On the South Carolina and Georgia coasts, it has become very numerous, with densities as high as 30,000 individuals per square metre (2,800 per square foot) having been recorded. It is causing concern because of its impact on the local environment, the fact that it competes with native species, and the concern that it may affect shellfish production in oyster beds. It seems likely that the larvae of Petrolisthes armatus have been carried to new locations in ballast water, or it may have been introduced during the seeding of oyster or other shellfish beds during aquaculture procedures.
==Biology==
Petrolisthes armatus is primarily a filter feeder. It has large feathery mouthparts with which it snares zooplankton, and other smaller mouthparts transfer the particles to its mouth. It is also a scavenger, feeding on any animal remains it finds on the seabed. It sometimes forms symbiotic relationships with other invertebrates, such as sponges. When it does this, it positions itself so that the water current produced by the sponge passes its own feeding apparatus where it can intercept food particles.

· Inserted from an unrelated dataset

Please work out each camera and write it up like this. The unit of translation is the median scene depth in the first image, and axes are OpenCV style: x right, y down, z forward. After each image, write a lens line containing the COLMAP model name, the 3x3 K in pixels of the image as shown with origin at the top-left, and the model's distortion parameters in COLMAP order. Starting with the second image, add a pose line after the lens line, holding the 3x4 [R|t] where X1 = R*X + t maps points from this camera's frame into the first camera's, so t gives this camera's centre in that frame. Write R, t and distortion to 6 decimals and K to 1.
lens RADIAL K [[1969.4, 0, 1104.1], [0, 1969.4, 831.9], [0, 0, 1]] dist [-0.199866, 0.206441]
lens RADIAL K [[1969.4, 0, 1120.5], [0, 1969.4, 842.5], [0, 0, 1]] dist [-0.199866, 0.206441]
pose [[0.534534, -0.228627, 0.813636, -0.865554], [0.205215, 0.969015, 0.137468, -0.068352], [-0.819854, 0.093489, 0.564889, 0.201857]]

After mating, the female stores spermatophores until her eggs are mature. When the eggs have been fertilised, the female retains them under her tail flap which is folded underneath her body. Here, they are aerated by the pleopods (swimming legs) until they are ready to hatch. The larvae are planktonic and there are two zoeal larval stages and one megalopal stage. When they are ready to undergo metamorphosis, the larvae settle on the sea bed, possibly attracted to a particular location by pheromones released by other species. The females may become sexually mature when only 3 mm in length.

Petrolisthes armatus is frequently parasitised by the isopod Aporobopyrus curtatus. Up to 17% of individuals have been found to be infected, and up to six isopods have been found per host, but more usually a single pair of immature or mature isopods. Infestation by a juvenile isopod occurs at an early age and host and parasite grow synchronously. The isopod is present in both male and female porcelain crabs, but not usually in egg-carrying females. The effect of the parasitism is to castrate the host but the porcelain crab's growth is unaffected. The low prevalence of the infestation favours both the host and the parasite.